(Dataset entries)
....................
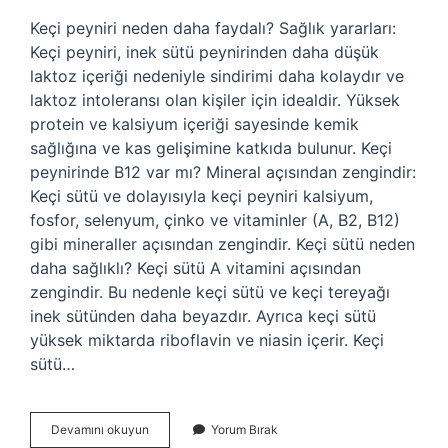
Keçi peyniri neden daha faydalı? Sağlık yararları:
Keçi peyniri, inek sütü peynirinden daha düşük
laktoz içeriği nedeniyle sindirimi daha kolaydır ve
laktoz intoleransı olan kişiler için idealdir. Yüksek
protein ve kalsiyum içeriği sayesinde kemik
sağlığına ve kas gelişimine katkıda bulunur. Keçi
peynirinde B12 var mı? Mineral açısından zengindir:
Keçi sütü ve dolayısıyla keçi peyniri kalsiyum,
fosfor, selenyum, çinko ve vitaminler (A, B2, B12)
gibi mineraller açısından zengindir. Keçi sütü neden
daha sağlıklı? Keçi sütü A vitamini açısından
zengindir. Bu nedenle keçi sütü ve keçi tereyağı
inek sütünden daha beyazdır. Ayrıca keçi sütü
yüksek miktarda riboflavin ve niasin içerir. Keçi
sütü…
Keçi
Devamını okuyun
Yorum Bırak
Peyniri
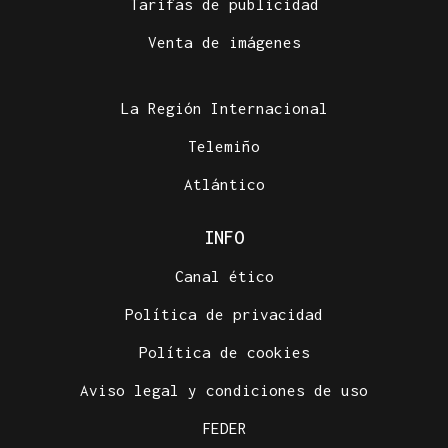
Tarifas de publicidad
Venta de imágenes
La Región Internacional
Telemiño
Atlántico
INFO
Canal ético
Política de privacidad
Política de cookies
Aviso legal y condiciones de uso
FEDER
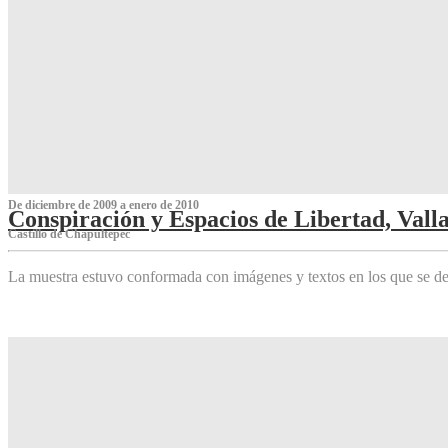
De diciembre de 2009 a enero de 2010
Conspiración y Espacios de Libertad, Vall
Castillo de Chapultepec
La muestra estuvo conformada con imágenes y textos en los que se de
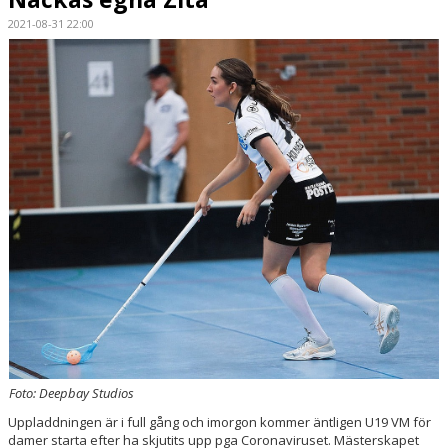
2021-08-31 22:00
SPORTHALLAR
MATCHER
CAFETERIAN
DOKUMENT
NACKA X
KLUBBSHOPEN
INNEBANDY PLAY
NACKAPOKALEN
DOMARE & MATCHLEDARE
Foto: Deepbay Studios
Uppladdningen är i full gång och imorgon kommer äntligen U19 VM för
damer starta efter ha skjutits upp pga Coronaviruset. Mästerskapet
....................
Problem statement:
Only the text of the records belongs in your answer, repeated exactly; the pictures stay out.

Answer box:
Keçi peyniri neden daha faydalı? Sağlık yararları:
Keçi peyniri, inek sütü peynirinden daha düşük
laktoz içeriği nedeniyle sindirimi daha kolaydır ve
laktoz intoleransı olan kişiler için idealdir. Yüksek
protein ve kalsiyum içeriği sayesinde kemik
sağlığına ve kas gelişimine katkıda bulunur. Keçi
peynirinde B12 var mı? Mineral açısından zengindir:
Keçi sütü ve dolayısıyla keçi peyniri kalsiyum,
fosfor, selenyum, çinko ve vitaminler (A, B2, B12)
gibi mineraller açısından zengindir. Keçi sütü neden
daha sağlıklı? Keçi sütü A vitamini açısından
zengindir. Bu nedenle keçi sütü ve keçi tereyağı
inek sütünden daha beyazdır. Ayrıca keçi sütü
yüksek miktarda riboflavin ve niasin içerir. Keçi
sütü…
Keçi
Devamını okuyun
Yorum Bırak
Peyniri
Tarifas de publicidad
Venta de imágenes
La Región Internacional
Telemiño
Atlántico
INFO
Canal ético
Política de privacidad
Política de cookies
Aviso legal y condiciones de uso
FEDER
De diciembre de 2009 a enero de 2010
Conspiración y Espacios de Libertad, Vall
Castillo de Chapultepec
La muestra estuvo conformada con imágenes y textos en los que se de
2021-08-31 22:00
SPORTHALLAR
MATCHER
CAFETERIAN
DOKUMENT
NACKA X
KLUBBSHOPEN
INNEBANDY PLAY
NACKAPOKALEN
DOMARE & MATCHLEDARE
Foto: Deepbay Studios
Uppladdningen är i full gång och imorgon kommer äntligen U19 VM för
damer starta efter ha skjutits upp pga Coronaviruset. Mästerskapet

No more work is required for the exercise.